Hannah W. Foster’s The Coquette.
This epistolary novel anonymously published in 1797 and claimed later is based on a the factual death of Elizabeth Whitman which was sensationalized as a cautionary tale about the fatal consequences for women who have premarital sex.The real life person died in a tavern while giving birth to a stillborn, and was used as an example of what happens to women who do not behave. Hannah W. Foster introduces the novel as “founded in fact” in this fictionalized account with several overlapping truths.
In the novel, Eliza Whitman becomes Eliza Wharton, the recently almost-widowed daughter of a priest, grieving her late fiance and regaining what freedoms she enjoyed before their engagement. Her musings on marriage as capture, on identity, and female friendship have given way for contemporary critics to interpret the recently revived novel as feminist text. The novel makes some serious claims about the danger of societal gender roles for men and women through the letters narrated by multiple men and women. The book contains many of the same scenes told through the eyes of different people including the Eliza’s villainous suitors, allowing readers to understand the real danger to Eliza’s well being was not one she ever had control over.
The letters also function to humanize Eliza as a fully feeling and complicated human being with motives and a conscience, not the immoral sinner the newspapers made her out to be after her death. This story represents factual fiction because it stays so close to the events and personalities of Elizabeth Whitman’s history.
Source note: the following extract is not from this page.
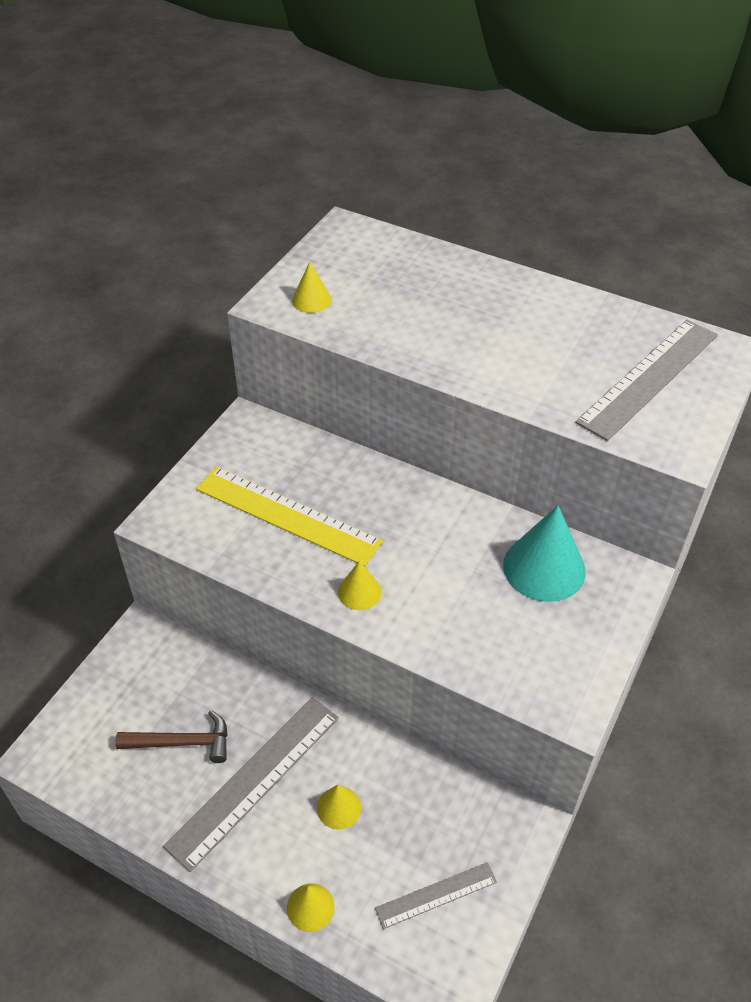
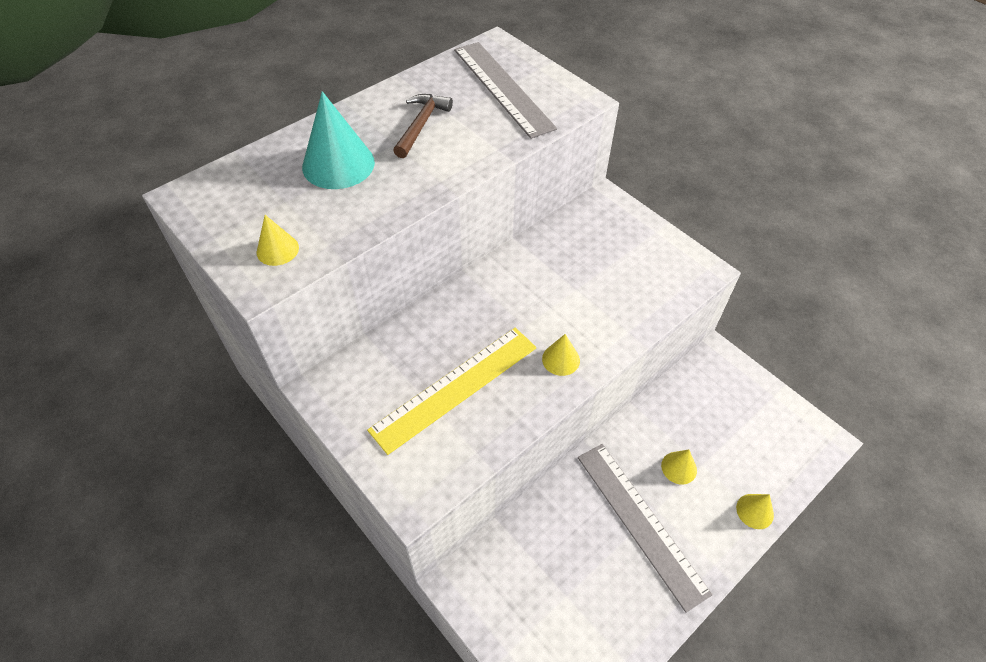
camera: 70 degrees left, 5 degrees up
(182, 743) = (590, 573): brown hammer -> brown hammer (421, 125)
(436, 895) = (758, 426): grey ruler -> none
(544, 568) = (580, 241): turquoise cone -> turquoise cone (338, 164)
The fictionalized aspects come from the added characters and their accounts of interacting with Eliza, moving the plot along, and filling in the spaces between the key events leading to Eliza’s downfall. There is also an added pressure of the mother character representing the old widow Eliza could become, and the younger friends who do not understand her resistance to marriage.
In reading historical literature we do have to remember that it is only fiction, not hard evidence of the lifestyle from the time and region, yet The Coquette brings an indisputable authenticity to letters that it reads as a nonfiction account. However, the pacing of the book suffers at the hands of accuracy. The book spans a little over a year and includes the full length of Eliza’s pregnancy, during which not much happens.
Often when reading, there is little to no opportunity to ever truly determine authorial intent behind a piece, but the anonymous nature of the text and the revealing introduction gives some insight as to why the author chose to write the novel. There is such a noble intent by the author to make Whitman’s story heard fairly, and there seems to be a feminist solidarity in the act of writing and researching this novel. I found the criticisms of the novel to be more entertaining than the novel itself; it is quite dated and hard to get through, but the story and the history behind its conception is truly fascinating.